The zoo’s Dangerous Animal Response Team arrived within ten minutes of the boy falling in, and then shot and killed the gorilla in order to rescue the child, who at the time was sitting between the gorilla’s legs. Tranquilizers were not used because zoo officials were worried that they would not take effect fast enough when the gorilla was in such an agitated state. After Harambe was put down, firefighters removed the boy, who was reportedly calm despite the ordeal, and he was then taken to Children’s Hospital Medical Center with serious but non-life-threatening injuries.

The Cincinnati Zoo’s president, Thane Maynard, remarked that it was a “sad day all around” in a Saturday press conference, but that the zoo had to act even though the gorilla wasn’t attacking the boy, because due to the animal’s size and strength, “all sorts of things could happen in a situation like that.” 

They made a tough choice and they made the right choice. Because they saved that little boy’s life. It could have been very bad,” Maynard said, adding that, “We are all devastated that this tragic accident resulted in the death of a critically endangered gorilla. This is a huge loss for the Zoo family and the gorilla population worldwide.”

It’s not clear how the boy was able to enter the enclosure in the first place, but Maynard told reporters that it was the first time anyone has breached the steel-wire fence of the gorilla exhibit in its 38-year history. A witness told WLWT that she had heard the boy telling his mother beforehand that he wanted to go into the water in the habitat, and that she had repeatedly told him he could not, though it seems she was also trying to watch several other kids, so its possible the boy just slipped away. Another witness told the Cincinnati Enquirer that she saw the boy in the bushes beyond the fence and tried to grab him, but it all happened too fast and soon the boy had fallen the 10 to 12 feet down into the water.

Cincinnati police told the Enquirer that no charges would be filed against the parents of the boy over the incident.

As NPR’s Merrit Kennedy points out, this isn’t the first time this has happened:

[W]hen a 3-year-old child fell into the den at Illinois’ Brookfield Zoo in 1996, the story had a very different ending. The female gorilla Binti Jua gently cradled the child and eventually carried him over to paramedics — and it was caught on camera. The boy, who was never identified, reportedly made a full recovery.
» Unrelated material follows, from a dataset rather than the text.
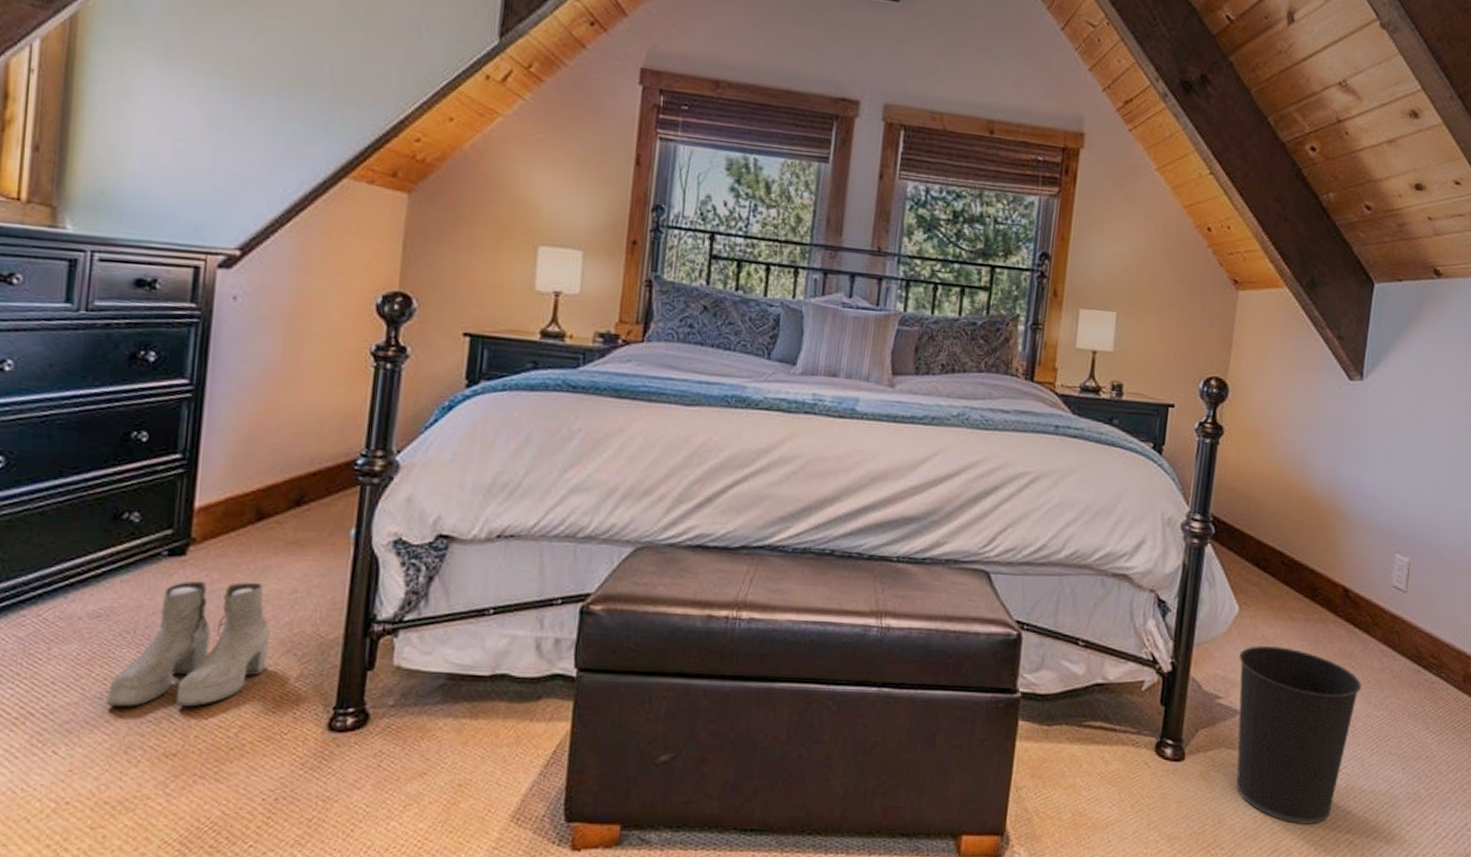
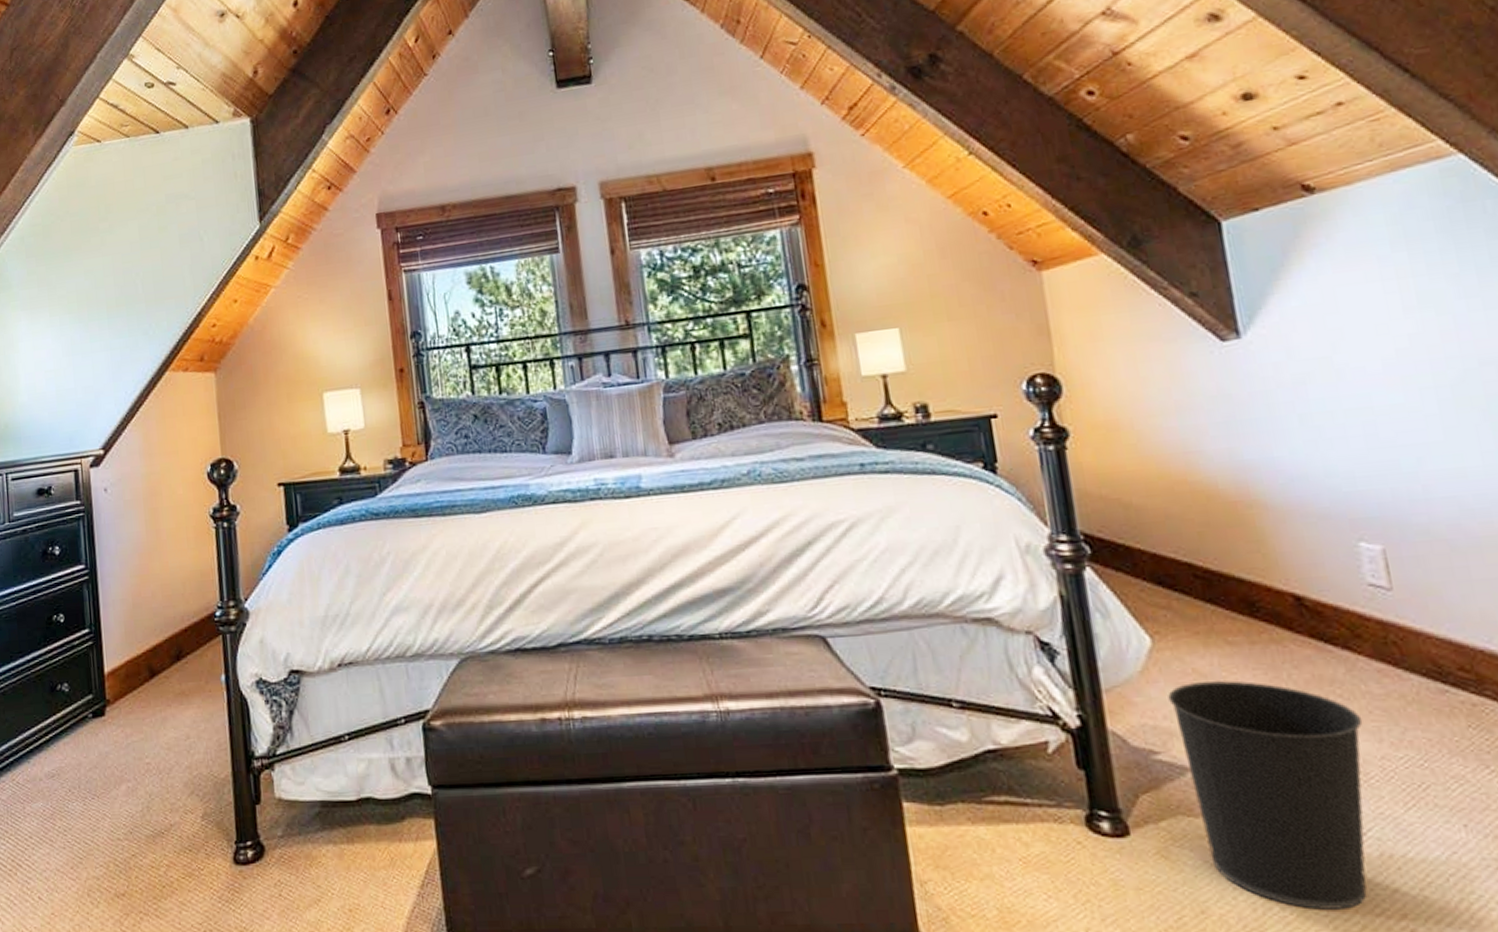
boots: present [106,580,270,707] -> none [68,732,178,855]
According to National Geographic, Western Lowland gorillas are native to the thick forests of central and west Africa, and are an endangered species, though not as endangered, or as large, as their more famous Mountain cousins. They typically live to be about 35 years old. Harambe, who was born at a zoo in Texas and arrived at the Cincinnati Zoo in 2014, and had just turned 17 on Friday. Here is a video of him that was taken in January:

WCPO Cincinnati reports that the zoo participates in a long-running propagation program for Western Lowland gorillas with other zoos throughout the U.S. They had been hoping to incorporate Harambe into their breeding program.

This post has been updated throughout to reflect new information as well as additional video of the gorilla and the boy.